§ EXERCISE AIM
Each record must be returned exactly, apart from the pictures, which stay out.

-- -- --

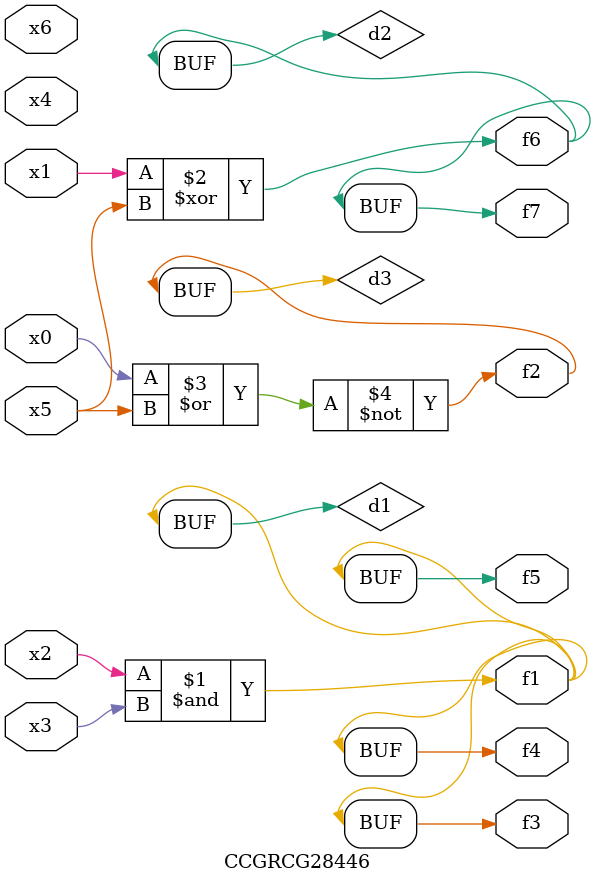
<source format=v>
module CCGRCG28446(
	input x0, x1, x2, x3, x4, x5, x6,
	output f1, f2, f3, f4, f5, f6, f7
);

	wire d1, d2, d3;

	and (d1, x2, x3);
	xor (d2, x1, x5);
	nor (d3, x0, x5);
	assign f1 = d1;
	assign f2 = d3;
	assign f3 = d1;
	assign f4 = d1;
	assign f5 = d1;
	assign f6 = d2;
	assign f7 = d2;
endmodule

</source>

-- -- --

§ TASK ANSWER
<source format=v>
module CCGRCG28446(
	input x0, x1, x2, x3, x4, x5, x6,
	output f1, f2, f3, f4, f5, f6, f7
);

	wire d1, d2, d3;

	and (d1, x2, x3);
	xor (d2, x1, x5);
	nor (d3, x0, x5);
	assign f1 = d1;
	assign f2 = d3;
	assign f3 = d1;
	assign f4 = d1;
	assign f5 = d1;
	assign f6 = d2;
	assign f7 = d2;
endmodule

</source>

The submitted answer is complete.